Les États-Unis et la Somalie ont rétabli leurs relations diplomatiques en 2012, et le président Barack Obama a nommé en février un ambassadeur pour la Somalie, une première depuis un quart de siècle. Mais Washington ne rouvrira pas à moyen terme une chancellerie à Mogadiscio et l'ambassadrice Katherine Dhanani pilotera la chancellerie pour la Somalie depuis l'ambassade américaine de Nairobi.

Reste que l'actuel gouvernement somalien ne tient debout que grâce au soutien militaire et financier de la communauté internationale.

Il est incapable d'étendre son autorité au-delà de la capitale et de sa périphérie malgré le recul militaire des shebab, souvent remplacés sur le terrain par des chefs de guerre.

Les insurgés multiplient encore les attaques et les actions de guérilla en Somalie et au Kenya, meurtri il y a un mois par le massacre de l'université de Garissa (148 morts).

John Kerry a remercié à Mogadiscio les cinq pays africains de l'Amisom (Kenya, Ouganda, Burundi, Djibouti et Ethiopie) qui épaulent un embryon d'armée somalienne.
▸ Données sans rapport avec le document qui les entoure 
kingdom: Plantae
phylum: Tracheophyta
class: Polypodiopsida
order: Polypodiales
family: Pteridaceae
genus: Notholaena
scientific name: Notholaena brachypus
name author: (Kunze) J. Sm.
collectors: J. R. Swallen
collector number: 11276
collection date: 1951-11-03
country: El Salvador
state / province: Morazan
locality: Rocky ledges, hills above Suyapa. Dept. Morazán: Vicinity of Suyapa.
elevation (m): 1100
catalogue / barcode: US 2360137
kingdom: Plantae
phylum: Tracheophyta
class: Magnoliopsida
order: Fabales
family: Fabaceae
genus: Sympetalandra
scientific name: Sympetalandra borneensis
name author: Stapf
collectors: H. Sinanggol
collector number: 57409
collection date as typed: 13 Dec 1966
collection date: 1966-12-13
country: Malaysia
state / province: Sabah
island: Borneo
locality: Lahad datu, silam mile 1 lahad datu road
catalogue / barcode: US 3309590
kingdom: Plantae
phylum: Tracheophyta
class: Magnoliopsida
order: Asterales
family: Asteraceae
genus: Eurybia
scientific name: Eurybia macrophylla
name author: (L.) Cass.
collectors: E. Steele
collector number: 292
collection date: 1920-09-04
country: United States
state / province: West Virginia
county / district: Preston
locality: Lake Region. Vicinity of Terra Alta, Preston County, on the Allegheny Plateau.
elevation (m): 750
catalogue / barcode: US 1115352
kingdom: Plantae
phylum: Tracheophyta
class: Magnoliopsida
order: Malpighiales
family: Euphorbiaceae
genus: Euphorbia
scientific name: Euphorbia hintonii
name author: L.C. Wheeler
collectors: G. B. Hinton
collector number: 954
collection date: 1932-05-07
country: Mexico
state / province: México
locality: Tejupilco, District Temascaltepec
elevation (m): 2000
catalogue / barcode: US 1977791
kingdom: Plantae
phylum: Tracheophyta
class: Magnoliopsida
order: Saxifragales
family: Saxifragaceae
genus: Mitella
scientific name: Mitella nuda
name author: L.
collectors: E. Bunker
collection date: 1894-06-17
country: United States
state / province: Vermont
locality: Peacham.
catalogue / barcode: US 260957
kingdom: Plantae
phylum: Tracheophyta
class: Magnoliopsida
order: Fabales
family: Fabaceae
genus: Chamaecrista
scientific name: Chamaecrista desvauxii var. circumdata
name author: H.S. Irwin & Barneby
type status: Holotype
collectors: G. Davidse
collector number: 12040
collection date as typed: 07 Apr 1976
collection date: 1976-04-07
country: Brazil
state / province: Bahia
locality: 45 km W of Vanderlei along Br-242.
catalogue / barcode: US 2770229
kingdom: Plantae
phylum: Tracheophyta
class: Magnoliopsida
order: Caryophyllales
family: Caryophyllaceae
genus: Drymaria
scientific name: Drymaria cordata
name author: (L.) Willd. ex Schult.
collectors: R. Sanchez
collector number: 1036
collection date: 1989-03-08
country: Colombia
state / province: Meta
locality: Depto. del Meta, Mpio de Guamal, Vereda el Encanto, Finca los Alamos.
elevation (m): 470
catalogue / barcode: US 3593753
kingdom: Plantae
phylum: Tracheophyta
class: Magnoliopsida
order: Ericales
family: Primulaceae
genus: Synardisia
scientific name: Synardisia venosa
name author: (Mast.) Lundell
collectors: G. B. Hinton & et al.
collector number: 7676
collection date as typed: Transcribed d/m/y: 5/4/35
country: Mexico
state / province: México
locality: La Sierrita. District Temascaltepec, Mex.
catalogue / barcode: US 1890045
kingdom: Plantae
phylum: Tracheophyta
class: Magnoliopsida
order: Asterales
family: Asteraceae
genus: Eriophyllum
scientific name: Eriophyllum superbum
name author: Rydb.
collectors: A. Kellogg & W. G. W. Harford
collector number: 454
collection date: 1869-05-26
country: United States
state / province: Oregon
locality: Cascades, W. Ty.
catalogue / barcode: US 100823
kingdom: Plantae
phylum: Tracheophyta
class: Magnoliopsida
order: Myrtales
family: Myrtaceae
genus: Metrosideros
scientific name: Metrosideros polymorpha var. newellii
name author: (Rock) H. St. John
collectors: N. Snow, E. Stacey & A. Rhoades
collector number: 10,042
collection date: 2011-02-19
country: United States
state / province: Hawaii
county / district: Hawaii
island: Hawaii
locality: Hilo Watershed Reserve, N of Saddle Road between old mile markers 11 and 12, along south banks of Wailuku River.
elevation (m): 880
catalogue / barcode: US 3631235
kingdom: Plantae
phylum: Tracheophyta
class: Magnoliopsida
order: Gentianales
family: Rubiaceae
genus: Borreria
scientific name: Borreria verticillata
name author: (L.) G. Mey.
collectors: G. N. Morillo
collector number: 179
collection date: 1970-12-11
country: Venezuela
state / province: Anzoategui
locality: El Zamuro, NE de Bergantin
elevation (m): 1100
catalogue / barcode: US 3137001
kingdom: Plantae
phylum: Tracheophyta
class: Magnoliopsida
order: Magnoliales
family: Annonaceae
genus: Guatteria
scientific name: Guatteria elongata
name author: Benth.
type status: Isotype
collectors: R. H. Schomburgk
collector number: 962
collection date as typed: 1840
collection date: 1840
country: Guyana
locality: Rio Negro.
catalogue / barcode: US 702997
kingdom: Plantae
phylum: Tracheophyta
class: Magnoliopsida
Les États-Unis ont consacré depuis 2007 «plus d'un demi-milliard de dollars» à la Force de l'Union africaine, d'après la Maison-Blanche.

Les Américains ont en outre mené ces dernières années des opérations militaires en Somalie - attaques de drones notamment - contre les shebab, tuant en septembre leur chef Ahmed Abdi «Godane».

«Nous continuerons à nous impliquer avec la Somalie jusqu'à mettre un terme à la terreur propagée par les shebab», a promis un responsable du département d'État.